The Whisper of Legends
By Barbara Fradkin, Dundurn, 400 pages, $17.99

Ottawa Police Inspector Michael Green has emerged as one of Canada’s best and brightest fictional sleuths. Barbara Fradkin has won two Arthur Ellis Awards for Best Crime Novel and this one, her 11th in the series, is definitely one of her best.

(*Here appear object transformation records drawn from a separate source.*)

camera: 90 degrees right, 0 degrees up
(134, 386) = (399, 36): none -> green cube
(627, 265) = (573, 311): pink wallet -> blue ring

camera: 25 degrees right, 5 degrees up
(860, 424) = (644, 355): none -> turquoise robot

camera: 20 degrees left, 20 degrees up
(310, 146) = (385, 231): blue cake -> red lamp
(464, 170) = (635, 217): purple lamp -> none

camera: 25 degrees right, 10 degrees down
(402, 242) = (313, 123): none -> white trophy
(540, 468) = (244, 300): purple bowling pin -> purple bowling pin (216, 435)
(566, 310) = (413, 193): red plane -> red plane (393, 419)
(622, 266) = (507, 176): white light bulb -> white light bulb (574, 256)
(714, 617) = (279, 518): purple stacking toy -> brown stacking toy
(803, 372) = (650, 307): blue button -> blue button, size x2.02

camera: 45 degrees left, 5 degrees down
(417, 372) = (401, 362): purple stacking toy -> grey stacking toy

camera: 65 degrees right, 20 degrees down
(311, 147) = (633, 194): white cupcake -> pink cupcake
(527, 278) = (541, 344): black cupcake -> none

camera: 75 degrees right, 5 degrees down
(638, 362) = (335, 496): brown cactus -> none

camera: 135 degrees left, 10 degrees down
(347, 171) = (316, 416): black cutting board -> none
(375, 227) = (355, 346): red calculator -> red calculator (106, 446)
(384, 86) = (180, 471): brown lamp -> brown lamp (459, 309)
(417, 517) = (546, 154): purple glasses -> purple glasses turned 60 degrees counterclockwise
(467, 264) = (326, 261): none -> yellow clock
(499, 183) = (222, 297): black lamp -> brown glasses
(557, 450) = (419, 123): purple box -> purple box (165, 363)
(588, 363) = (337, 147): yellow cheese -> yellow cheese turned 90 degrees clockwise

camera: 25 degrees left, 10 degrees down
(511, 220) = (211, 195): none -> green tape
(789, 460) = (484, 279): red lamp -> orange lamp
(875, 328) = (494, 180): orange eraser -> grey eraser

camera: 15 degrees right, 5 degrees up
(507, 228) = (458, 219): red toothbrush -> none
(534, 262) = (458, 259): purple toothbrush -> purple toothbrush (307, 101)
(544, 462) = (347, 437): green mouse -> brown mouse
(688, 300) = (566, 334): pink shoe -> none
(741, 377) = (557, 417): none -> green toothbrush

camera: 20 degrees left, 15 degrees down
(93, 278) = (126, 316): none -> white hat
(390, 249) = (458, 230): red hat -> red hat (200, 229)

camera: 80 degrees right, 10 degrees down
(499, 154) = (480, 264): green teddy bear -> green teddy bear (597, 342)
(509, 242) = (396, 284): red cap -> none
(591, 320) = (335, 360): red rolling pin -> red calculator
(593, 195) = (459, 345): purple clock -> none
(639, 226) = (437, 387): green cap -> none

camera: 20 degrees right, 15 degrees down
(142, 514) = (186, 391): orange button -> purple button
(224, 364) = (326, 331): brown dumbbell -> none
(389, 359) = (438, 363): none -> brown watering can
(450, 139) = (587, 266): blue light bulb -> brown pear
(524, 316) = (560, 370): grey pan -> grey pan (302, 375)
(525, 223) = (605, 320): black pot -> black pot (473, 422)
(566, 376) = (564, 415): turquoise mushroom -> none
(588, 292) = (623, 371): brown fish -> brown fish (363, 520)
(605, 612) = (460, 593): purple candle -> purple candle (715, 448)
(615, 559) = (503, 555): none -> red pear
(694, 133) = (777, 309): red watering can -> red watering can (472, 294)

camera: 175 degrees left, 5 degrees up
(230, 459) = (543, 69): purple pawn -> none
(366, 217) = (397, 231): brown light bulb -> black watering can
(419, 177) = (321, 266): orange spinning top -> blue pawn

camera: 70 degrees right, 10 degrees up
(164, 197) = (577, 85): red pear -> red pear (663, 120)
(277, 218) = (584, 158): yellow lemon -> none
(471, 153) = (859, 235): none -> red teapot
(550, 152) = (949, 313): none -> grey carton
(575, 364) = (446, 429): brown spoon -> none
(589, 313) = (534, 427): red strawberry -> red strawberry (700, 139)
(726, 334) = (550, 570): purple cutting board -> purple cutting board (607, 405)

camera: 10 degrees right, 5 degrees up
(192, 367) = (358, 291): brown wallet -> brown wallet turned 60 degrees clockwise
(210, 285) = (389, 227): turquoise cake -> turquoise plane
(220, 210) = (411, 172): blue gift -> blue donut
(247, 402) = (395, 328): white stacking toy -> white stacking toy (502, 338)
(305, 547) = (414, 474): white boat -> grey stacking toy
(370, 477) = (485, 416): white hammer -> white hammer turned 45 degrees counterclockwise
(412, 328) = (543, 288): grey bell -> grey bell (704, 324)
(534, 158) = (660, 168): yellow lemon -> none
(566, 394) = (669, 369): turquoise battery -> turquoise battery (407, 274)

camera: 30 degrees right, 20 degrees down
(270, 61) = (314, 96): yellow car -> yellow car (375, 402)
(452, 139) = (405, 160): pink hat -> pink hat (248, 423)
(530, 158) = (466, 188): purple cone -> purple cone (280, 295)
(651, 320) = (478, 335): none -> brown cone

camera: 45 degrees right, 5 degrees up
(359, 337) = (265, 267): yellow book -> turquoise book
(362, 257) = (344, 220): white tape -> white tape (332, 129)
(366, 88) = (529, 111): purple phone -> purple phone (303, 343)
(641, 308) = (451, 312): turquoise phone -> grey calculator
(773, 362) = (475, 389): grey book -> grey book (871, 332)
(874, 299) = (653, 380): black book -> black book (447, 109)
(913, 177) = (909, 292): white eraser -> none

Green is in Ottawa, worrying. His daughter, Hannah, is on a hiking expedition in the Nahanni River wilderness in the Northwest Territories. What concerns him is that she isn’t on a tour or with a registered group – she has taken off on her own with her new boyfriend, Scott. It could all be innocent fun, but as the days wear on and there’s no communication, Green heads west. Can he find Hannah in 30,000 acres of wild woods and wild animals? On his own, he enlists his pal Sergeant Brian Sullivan to help. This is a terrific weekend book.

Evil and the Mask
By Fuminori Nakamura, Soho Crime, 368 pages, $25.95

“Face,” in all its many meanings, plays a large role in Japanese crime fiction. From its earliest days, in works like The Face by Seicho Matsumoto and The Lady Killer by Masako Togawa, the self and “other” war against each other. Evil and the Mask is a brilliant novel from one of Japan’s most current authors and it takes the idea of the mask further. Suppose you were, literally, born to bring evil to the world. You are told this by your father, at the age of 11, and that your life from then on will be training. What if you rebelled? If you love Patricia Highsmith, you’ll love Nakamura.

Almost Criminal
By E.R. Brown, Dundurn, 296 pages, $17.99

Randle Kennedy has the seeds for the world’s finest B.C. weed. He can hand you a toke that’ll be the high of your dreams. It can ease your cancer or help your granny’s Alzheimer’s. When B.C. finally legalizes pot, he plans to become a major player. Meanwhile, he’s stuck with a transportation issue. His market is in the United States. His plants are in Canada. He needs a front. Enter Tate MacLane, boy genius. Since his grand days in high school (he graduated at 14), Tate’s talents have been put to use making one of Vancouver’s finest lattes. Then Randle Kennedy comes calling. This is funny and twisted in the same vein as Breaking Bad (but very Canadian on the crime) with tons of great Lower Mainland vibes. This is Brown’s debut and it’s an auspicious one.